İncelenecek metin:
========
Logo

Seçimler ve yeni dönem/5: 22 Temmuz seçimleri ve Kürt hareketi


Seçimler ve yeni dönem... / 5

 

22 Temmuz seçimleri ve Kürt hareketi

 

22 Temmuz seçimleri çerçevesinde en çok tartışılan konulardan biri de seçim sonuçlarına göre Kürt hareketinin durumu oldu. Düzen cephesi AKP’nin Kürdistan illerindeki büyük başarısını bilinçli bir tutumla öne çıkararak Kürt hareketinin kitle desteğindeki zayıflamaya dikkat çekerken, özellikle reformist solda DTP’nin meclise bir grup sokmuş olabilmesinin önemli bir başarıyı ifade ettiğine dair görüşler dile getirildi. Başlangıçta baraj engeli aşılarak meclise bir grupla girebilmenin büyük önemine dikkat çekmeyi tercih eden Kürt hareketi çevreleri ise çok geçmeden görmezlikten gelinmesi kolay olmayan başarısızlığın nedenlerini irdelemeye çalıştılar ve kendilerince buna çeşitli açıklamalar getirdiler. DTP kamuoyuna sunulan resmi seçim sonuçları değerlendirmesinde halktan özür diledi, bir dizi hata ve yetersizlik sıralayarak bundan böyle bunları aşmak gayreti içinde olacağını bildirdi (Kürt basını bu değerlendirmeyi “DTP’den seçim özeleştirisi” başlıklarıyla yansıttı). Bu arada Abdullah Öcalan da seçimlerdeki başarısızlığa işaret ederek sorumluluğu DTP yönetimine yükledi.

Bütün bunlar Meclis’e bir grupla girmeyi başaran Kürt hareketinin gerçekte 22 Temmuz seçimlerinde açık bir başarısızlığa uğradığının bilincinde olduğunu ortaya koymaktadır. Çeşitli kentlerde alınan oy oranları üzerinden bu başarısızlık yeterince açıktır ve tersinden AKP’nin Kürdistan’da aldığı yüksek oy oranı, özellikle de Kürt hareketinin kalesi sayılan kentlerdeki oy patlaması, bu başarısızlığı daha da göze batar hale getirmektedir. Siyasal anlamı ve sonuçları bakımından ele alındığında, AKP’nin bu belirgin başarısı gerçekte DTP’nin oylarındaki düşmeden de önemlidir.
========
Sağlanan bilgiler:

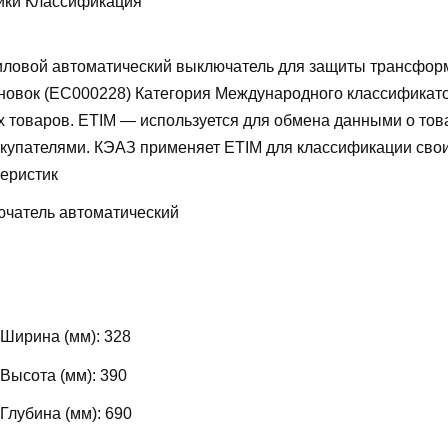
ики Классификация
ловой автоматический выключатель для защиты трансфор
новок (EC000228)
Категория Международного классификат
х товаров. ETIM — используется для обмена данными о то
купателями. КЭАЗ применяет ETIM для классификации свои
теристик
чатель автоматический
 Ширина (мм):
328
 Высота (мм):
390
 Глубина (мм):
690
========
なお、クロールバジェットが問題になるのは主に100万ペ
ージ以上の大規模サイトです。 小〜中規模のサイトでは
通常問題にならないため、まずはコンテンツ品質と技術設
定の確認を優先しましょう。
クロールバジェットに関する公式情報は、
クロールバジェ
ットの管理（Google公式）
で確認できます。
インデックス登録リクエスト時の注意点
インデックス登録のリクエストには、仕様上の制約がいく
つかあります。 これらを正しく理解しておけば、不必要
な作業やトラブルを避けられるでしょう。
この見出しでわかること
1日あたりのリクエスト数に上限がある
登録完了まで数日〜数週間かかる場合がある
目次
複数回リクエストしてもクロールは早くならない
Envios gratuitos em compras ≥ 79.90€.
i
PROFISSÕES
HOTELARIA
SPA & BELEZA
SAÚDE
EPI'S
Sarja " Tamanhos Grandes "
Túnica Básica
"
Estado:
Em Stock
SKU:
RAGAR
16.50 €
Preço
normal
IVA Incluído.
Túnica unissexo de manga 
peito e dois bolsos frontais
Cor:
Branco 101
========
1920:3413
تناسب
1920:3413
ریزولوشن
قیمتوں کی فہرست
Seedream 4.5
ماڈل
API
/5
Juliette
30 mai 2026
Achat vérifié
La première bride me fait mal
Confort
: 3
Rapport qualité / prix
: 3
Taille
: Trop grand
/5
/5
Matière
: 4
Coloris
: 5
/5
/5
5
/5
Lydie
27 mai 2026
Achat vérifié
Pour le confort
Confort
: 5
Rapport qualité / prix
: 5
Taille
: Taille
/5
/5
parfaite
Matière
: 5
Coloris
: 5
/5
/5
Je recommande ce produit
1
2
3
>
========
Görev 1: 22 Temmuz seçimleri yazısına göre, Kürt hareketinin bu seçimlerde başarısızlığa uğradığının bilincinde olduğunu ortaya koyan nedir? Bir ila üç cümleyle açıklayın.
Görev 2: Lütfen 22 Temmuz seçimleri yazısını son cümlesinden sonra sürdürün.
Kayıtlar başka bir kaynaktan alınmıştır.

Yanıt alanı 1: Kürt hareketi çevreleri başarısızlığın nedenlerini irdeleyip çeşitli açıklamalar getirdi. DTP, resmi seçim değerlendirmesinde halktan özür diledi ve bir dizi hata ile yetersizliği sıraladı. Abdullah Öcalan da başarısızlığa işaret ederek sorumluluğu DTP yönetimine yükledi.

Yanıt alanı 2:
DTP yaptığı resmi değerlendirmede başarısızlığına kendince bir dizi açıklama getirmektedir. Kendini halka anlatamamaktan etkin bir kampanya yürütememeye, yerel yönetimlerde güven verici bir başarı sergileyememekten aday belirlemesindeki yanlışlara, Türkiye partisi olabilmek anlamında kapsayıcı olamamaktan birlikte seçime girdiği sol partilerden beklediği desteği alamamaya, bu arada AKP’nin Kürt sorunu konusunda bölge halkında yarattığı umutlara kadar uzanmaktadır, başarısızlığı gösterilen gerekçeler.

Kuşkusuz bütün bunların belli sınırlar içinde bir anlamı vardır. Fakat Kürt oylarındaki belirgin gerilemenin anlaşılmasında bunların hiçbirinin esasa ilişkin bir açıklayıcılığı yine de yoktur. DTP düzenin siyaset sahnesinde olağan bir siyasal parti olsaydı, sıralanan bu nedenlerin bir anlamı ve seçim başarısızlığına ilişkin bir açıklayıcılığı kuşkusuz olurdu. Ama durumun böyle olmadığını biliyoruz. DTP, dar anlamda bir siyasal parti olarak kendini değil fakat daha genel planda Kürt hareketini, onun kitle ve dolayısıyla oy potnasiyelini temsil eden, daha doğrusu bunu kendisi üzerinden yansıtan çok özel konuma sahip bir partidir. Buradan bakıldığında, seçimlerde başarısız kalan hiç de dar anlamda DTP değil fakat geniş anlamda Kürt hareketinin kendisidir. Dolayısıyla bu durumda başarısızlığı Kürt hareketi üzerinden ele almak ve açıklamak gerekmektedir.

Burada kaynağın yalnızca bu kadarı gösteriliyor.